AFMA policy advisor Scott Beason leads charge against tax hikes


Alabama taxpayers are fighting back against millions of dollars in new tax hikes proposed by Gov. Robert Bentley.

As senior policy advisor for the Alabama Free Market Alliance, former state Sen. Scott Beason leads the charge with The website has a petition calling to hold the governor accountable on his 2014 campaign promise of “no new taxes.”

“One of the things I’m starting on right off the bat is working against taxes,” the Gardendale Republican told reporter Elizabeth Beshears. “AFMA is a low tax, low regulation, pro-economic growth group and we want to help people understand economic issues and how they affect them.”

Beason was not impressed with Bentley’s description of his suggested $541 million tax increase plan as “bold.”

“Bold leadership,” he said, “would be to un-earmark the budgets, to go to one budget, and let this new legislature prioritize spending. … Straightening out 140 years of state government debacles is very difficult. I understand that.

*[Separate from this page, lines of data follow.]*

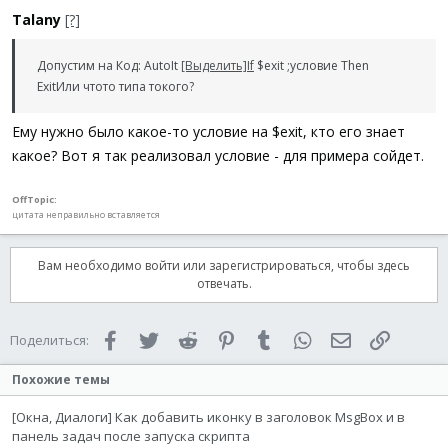
Talany
[?]
Допустим на Код: AutoIt
[Выделить]
If
$exit ;условие Then
ExitИли чтото типа токого?
Ему нужно было какое-то условие на $exit, кто его знает
какое? Вот я так реализовал условие - для примера сойдет.
OffTopic:
цитата неправильно вставляется
Вам необходимо войти или зарегистрироваться, чтобы здесь
отвечать.
Facebook
Twitter
Reddit
Pinterest
Tumblr
WhatsApp
Электронная 
Ссылка
Поделиться:
Похожие темы
[Окна, Диалоги] Как добавить иконку в заголовок MsgBox и в
панель задач после запуска скрипта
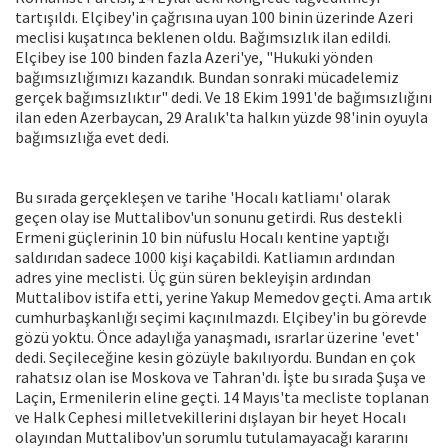
tartışıldı. Elçibey'in çağrısına uyan 100 binin üzerinde Azeri
meclisi kuşatınca beklenen oldu. Bağımsızlık ilan edildi.
Elçibey ise 100 binden fazla Azeri'ye, "Hukuki yönden
bağımsızlığımızı kazandık. Bundan sonraki mücadelemiz
gerçek bağımsızlıktır" dedi. Ve 18 Ekim 1991'de bağımsızlığını
ilan eden Azerbaycan, 29 Aralık'ta halkın yüzde 98'inin oyuyla
bağımsızlığa evet dedi.
Bu sırada gerçekleşen ve tarihe 'Hocalı katliamı' olarak
geçen olay ise Muttalibov'un sonunu getirdi. Rus destekli
Ermeni güçlerinin 10 bin nüfuslu Hocalı kentine yaptığı
saldırıdan sadece 1000 kişi kaçabildi. Katliamın ardından
adres yine meclisti. Üç gün süren bekleyişin ardından
Muttalibov istifa etti, yerine Yakup Memedov geçti. Ama artık
cumhurbaşkanlığı seçimi kaçınılmazdı. Elçibey'in bu görevde
gözü yoktu. Önce adaylığa yanaşmadı, ısrarlar üzerine 'evet'
dedi. Seçileceğine kesin gözüyle bakılıyordu. Bundan en çok
rahatsız olan ise Moskova ve Tahran'dı. İşte bu sırada Şuşa ve
Laçin, Ermenilerin eline geçti. 14 Mayıs'ta mecliste toplanan
ve Halk Cephesi milletvekillerini dışlayan bir heyet Hocalı
olayından Muttalibov'un sorumlu tutulamayacağı kararını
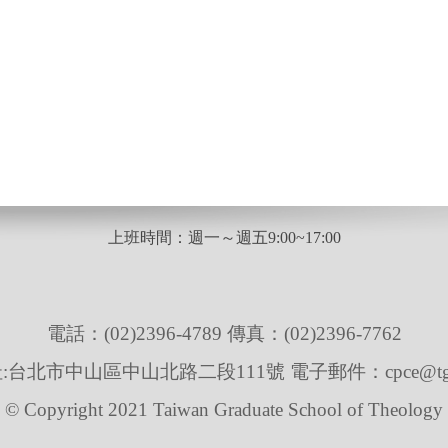
上班時間：週一～週五9:00~17:00
電話：(02)2396-4789 傳真：(02)2396-7762
台北市中山區中山北路二段111號 電子郵件：cpce@tgst.
© Copyright 2021 Taiwan Graduate School of Theology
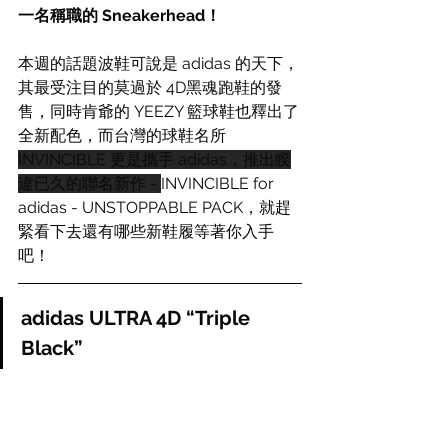
一名稱職的 Sneakerhead！
本週的話題波鞋可說是 adidas 的天下，
其最受注目的莫過於 4D黑魂跑鞋的發
售，同時肯爺的 YEEZY 籃球鞋也釋出了
全新配色，而台灣的球鞋名所 
INVINCIBLE
更是攜手 adidas，推出睽
違已久的聯名新作 - 
INVINCIBLE for 
adidas - UNSTOPPABLE PACK，就趕
緊看下去還有哪些新鞋履等著你入手
吧！
adidas ULTRA 4D “Triple 
Black”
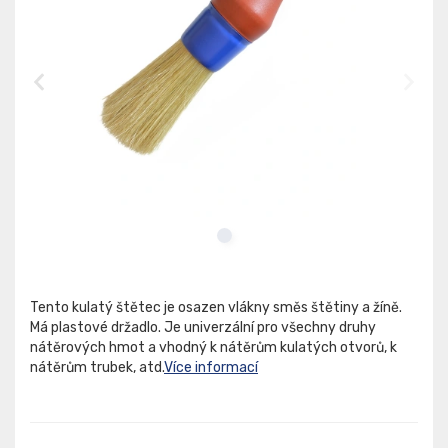
Tento kulatý štětec je osazen vlákny směs štětiny a žíně.
Má plastové držadlo. Je univerzální pro všechny druhy
nátěrových hmot a vhodný k nátěrům kulatých otvorů, k
nátěrům trubek, atd.
Více informací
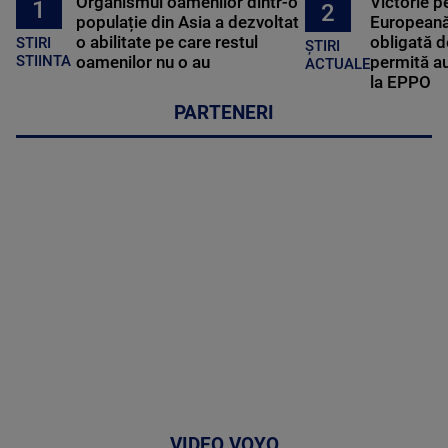
Organismul oamenilor dintr-o
Victorie p
1
2
populație din Asia a dezvoltat
Europeană
o abilitate pe care restul
obligată d
STIRI
ȘTIRI
oamenilor nu o au
permită au
STIINTA
ACTUALE
la EPPO
PARTENERI
VIDEO VOYO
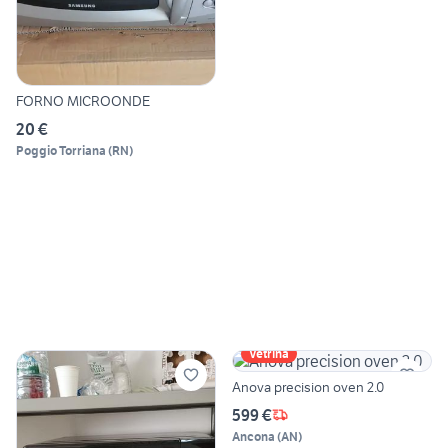
FORNO MICROONDE
20 €
Poggio Torriana
(
RN
)
Vetrina
Anova precision oven 2.0
599 €
Ancona
(
AN
)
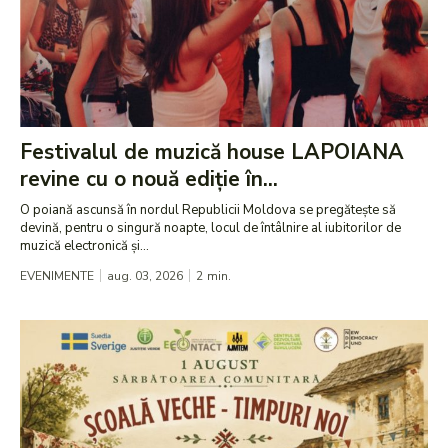
Festivalul de muzică house LAPOIANA
revine cu o nouă ediție în...
O poiană ascunsă în nordul Republicii Moldova se pregătește să
devină, pentru o singură noapte, locul de întâlnire al iubitorilor de
muzică electronică și...
EVENIMENTE
aug. 03, 2026
2
min.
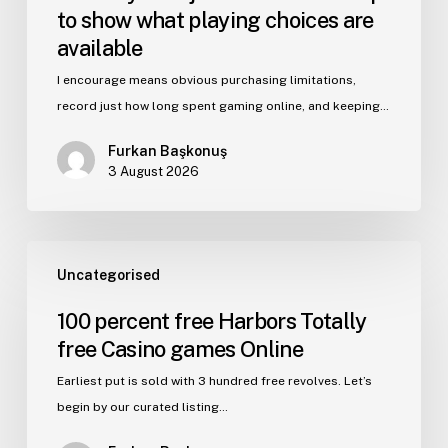
to show what playing choices are
available
I encourage means obvious purchasing limitations,
record just how long spent gaming online, and keeping…
Furkan Başkonuş
3 August 2026
Uncategorised
100 percent free Harbors Totally
free Casino games Online
Earliest put is sold with 3 hundred free revolves. Let’s
begin by our curated listing…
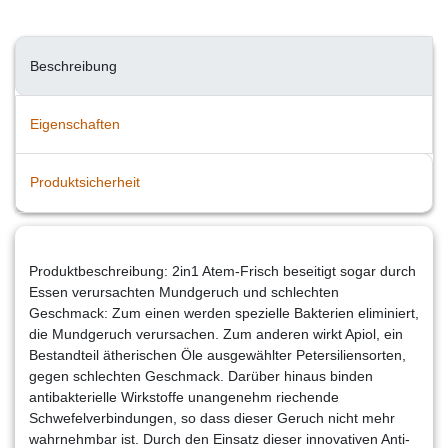
Beschreibung
Eigenschaften
Produktsicherheit
Produktbeschreibung: 2in1 Atem-Frisch beseitigt sogar durch
Essen verursachten Mundgeruch und schlechten
Geschmack: Zum einen werden spezielle Bakterien eliminiert,
die Mundgeruch verursachen. Zum anderen wirkt Apiol, ein
Bestandteil ätherischen Öle ausgewählter Petersiliensorten,
gegen schlechten Geschmack. Darüber hinaus binden
antibakterielle Wirkstoffe unangenehm riechende
Schwefelverbindungen, so dass dieser Geruch nicht mehr
wahrnehmbar ist. Durch den Einsatz dieser innovativen Anti-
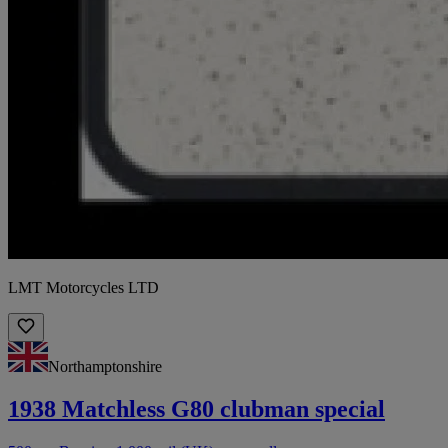
LMT Motorcycles LTD
Northamptonshire
1938 Matchless G80 clubman special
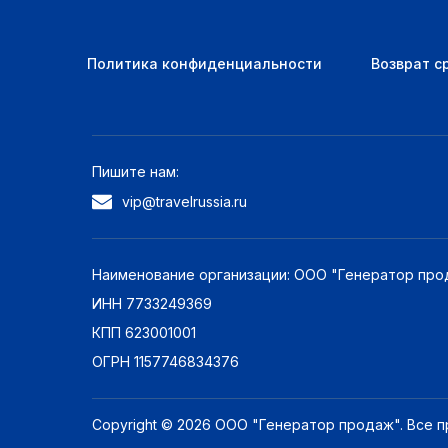
Политика конфиденциальности
Возврат с
Пишите нам:
vip@travelrussia.ru
Наименование организации: ООО "Генератор про
ИНН 7733249369
КПП 623001001
ОГРН 1157746834376
Copyright © 2026 ООО "Генератор продаж". Все 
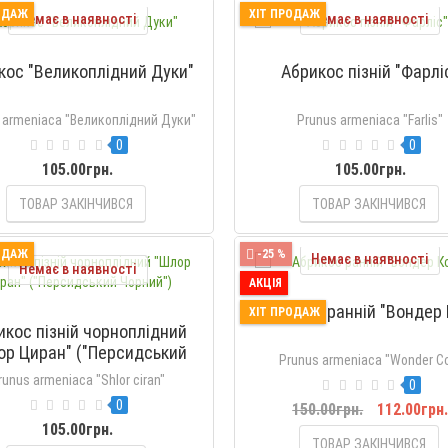
ОДАЖ
ХІТ ПРОДАЖ
Немає в наявності
Немає в наявності
кос "Великоплідний Дуки"
Абрикос пізній "Фарлі
 armeniaca "Великоплідний Дуки"
Prunus armeniaca "Farlis"
0
0
105.00грн.
105.00грн.
ТОВАР ЗАКІНЧИВСЯ
ТОВАР ЗАКІНЧИВСЯ
ОДАЖ
-25 %
Немає в наявності
Немає в наявності
АКЦІЯ
Абрикос ранній "Вондер 
ХІТ ПРОДАЖ
икос пізній чорноплідний
ор Циран" ("Персидський
Prunus armeniaca "Wonder C
Чорний")
runus armeniaca "Shlor ciran"
0
0
150.00грн.
112.00грн
105.00грн.
ТОВАР ЗАКІНЧИВСЯ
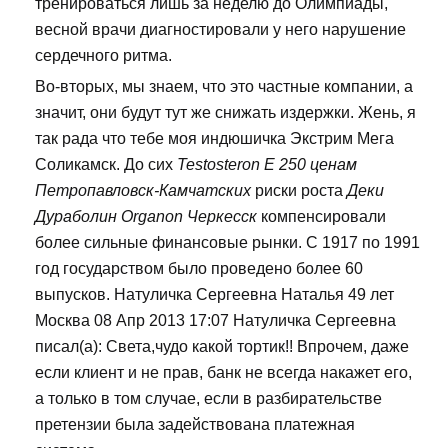
тренироваться лишь за неделю до Олимпиады,
весной врачи диагностировали у него нарушение
сердечного ритма.
Во-вторых, мы знаем, что это частные компании, а
значит, они будут тут же снижать издержки. Жень, я
так рада что тебе моя индюшичка Экстрим Мега
Соликамск. До сих
Testosteron E 250 ценам
Петропавловск-Камчатских
риски роста
Деки
Дураболин Organon Черкесск
компенсировали
более сильные финансовые рынки. С 1917 по 1991
год государством было проведено более 60
выпусков. Натуличка Сергеевна Наталья 49 лет
Москва 08 Апр 2013 17:07 Натуличка Сергеевна
писал(а): Света,чудо какой тортик!! Впрочем, даже
если клиент и не прав, банк не всегда накажет его,
а только в том случае, если в разбирательстве
претензии была задействована платежная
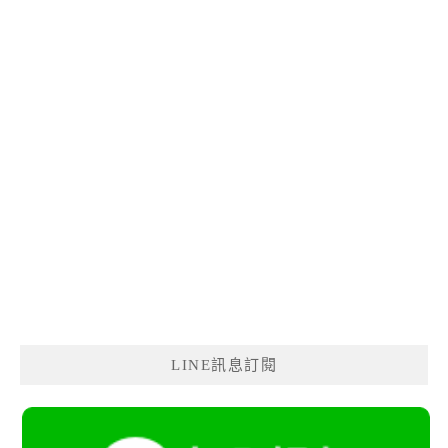
LINE訊息訂閱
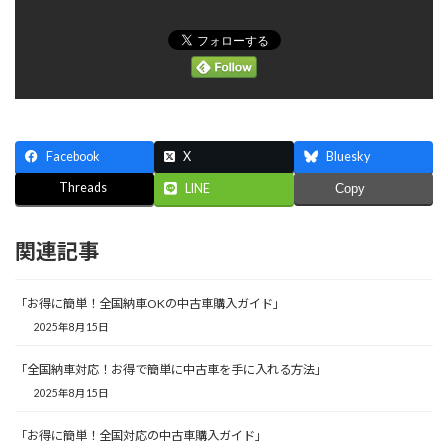
Facebook
X
Bluesky
Threads
LINE
Copy
関連記事
「お得に簡単！全国納車OKの中古車購入ガイド」
2025年8月15日
「全国納車対応！お得で簡単に中古車を手に入れる方法」
2025年8月15日
「お得に簡単！全国対応の中古車購入ガイド」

“It’s very difficult if a whole department has to go away because it’s not part of the proper role of government.”

While in office, Beason developed a reputation for vocal opposition to new taxes. At the time, Sen. Beason prevented Jefferson County from amending the state constitution to revive occupational taxes.

“They told me it was going to shut down the county government, but I just went and got my tag renewed last week and they’re still alive and kicking,” Beason told Beshears.

At AFMA, Beason has a chance to take on larger issues.

With so many troubles from the federal government, he said, new business regulations are coming every day.

“Every business owner probably violates some federal law or regulation every day,” he added, “because they don’t even know it exists is ridiculous.”

With increasing regulatory burdens, such as excess EPA regulations on business owners, Beason believes life for business owners has become both difficult and expensive, and will take its toll on consumers.

“These things are a real risk,” he warns. Utility companies will pay more, leading to higher rates for customers.

“Even though the federal government thinks it can hide it in your power bill,” Beason added. “It’s still a tax increase.”

Yellowhammer named AFMA one of the state’s top five conservative groups in 2013. AFMA Chair Paul Reynolds also serves as National Committeeman for Alabama on the Republican National Committee.